Not many bands can claim the staying power the Newsboys have enjoyed for more than 25 years.
Duncan Phillips, an Australia native who joined the Christian rock-pop group in 1993, has been holding forth on drums through several lineup changes during that time.
The most notable departures from the band were lead vocalists Peter Furler in 2009 and, before him, John James in 1997, as well as bass guitar player Phil Joel in 2006.
The biggest single addition? That would be current lead singer Michael Tait, a former solo artist and dc Talk member, who joined the band when Furler left in 2009.
The comings and goings of lead singers and band members would be enough to stop many groups in their tracks, but not the Newsboys.
This is a band that hasn’t missed a beat and has managed to pull off the rare trick of maintaining a loyal fan base that was with the group in the 1990s and early 2000s, while adding a new crop of young folks who now turn out in droves to its concerts.

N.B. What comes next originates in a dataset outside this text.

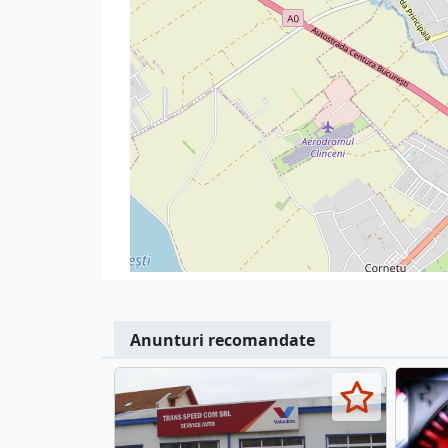
Anunturi recomandate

The Newsboys will bring their “Big Church Night Out!” tour to Topeka with a show at 7 p.m. Thursday, Sept. 28, at the Kansas Expocentre, S.W. 19th and Topeka Boulevard.
Joining the Newboys for the show will be several other top-flight acts, including Sidewalk Prophets, 7eventh Time Down, Blanca, Derek Minor, Brock Gill, Adam Agee and Jamison Strain.
In a recent phone interview from Wilmore, Ky., where the Newsboys were planning to wrap up their summer festival schedule, Phillips remarked about how the band has stayed relevant for so long.
“I think being in a band is like a marriage, of sorts,” Phillips said. “I think most of what splits bands up and why bands disband is they can’t get along, or they start writing music that’s the same as the last record.
“I think that’s the temptation sometimes. If you have a big record, you try to get another one out as soon as possible. But I think that’s a big mistake, if the new record sounds like the one that came out before it. As a band, I think we’ve always tried to reinvent ourselves while staying true to who we are.
“Fans’ tastes change over time,” he added. “The only thing that’s sure in this world is change. You’re not changing who you are necessarily, but you’ve got to be aware of what’s going on around you.”
Phillips, 53, noted three of the four Newsboys members — himself, Jody Davis on bass and Jeff Frankenstein on keyboards — have been with the band for around 25 years.
A key has been the willingness and ability of the three not only to adapt to changing musical styles, but also to the strengths of the various lead singers the group has had.
The Newsboys have continued to be among the top groups on Christian radio and on the concert scene, as well.
With Tait as the lead singer, the group has had resounding success in recent years, with songs like “We Believe,” “God’s Not Dead” and “Born Again.”
Phillips said concerts draw upon recent and current songs, but also include some of the tunes the band made famous in its earlier incarnations.
A key to which songs to select for concerts hinges in part on the band’s current direction, every bit as much as the personnel who were in place when the original hits came out.
For instance, Phillips said, the band enjoyed great — almost cult-like — popularity with “quirky” ’90s songs such as “Shine” and “Breakfast.” But those were with Furler leading the way and his vocal talents don’t completely translate to what Tait brings to the table.
So while the group will delve into its considerable musical catalogue, its concerts these days are far from a walk down memory lane, though Phillips stressed “we still absolutely give a nod to what we did.”
He said Newsboys concerts these days attract many people in their 30s and 40s — “We were their band when they were teenagers” — who frequently bring their children to the shows.
But in the past few years, Phillips said he has seen a whole new crop of fans embrace the group. He said the band’s main demographic at this time is the 18-to-25 age range.
“A few years ago, it was 35-plus, but now 18 to 25 is our biggest demographic,” he said. “But saying that, it’s really 3 to 93.”
The key to the band’s continued popularity comes not only from its music, but from the energy its members exude in concerts. Phillips, for one, is a master showman on the drums and insists the fire is still brightly burning every time he takes the stage.
“Well, why not?” he said. “Who gets to do this for as long as I have and still play in arenas? It’s awesome. I feel honored and really blessed that we’re playing big rooms, and people still want to come and see us play.”
Tickets for the “Big Church Night Out!” show are $25 reserved, $45 premium and $100 for the “Ultimate VIP Experience.” Tickets for groups of 10 or more are $18 each and come with two free tickets; and $20 each for a “Friends & Family 4-Pack.”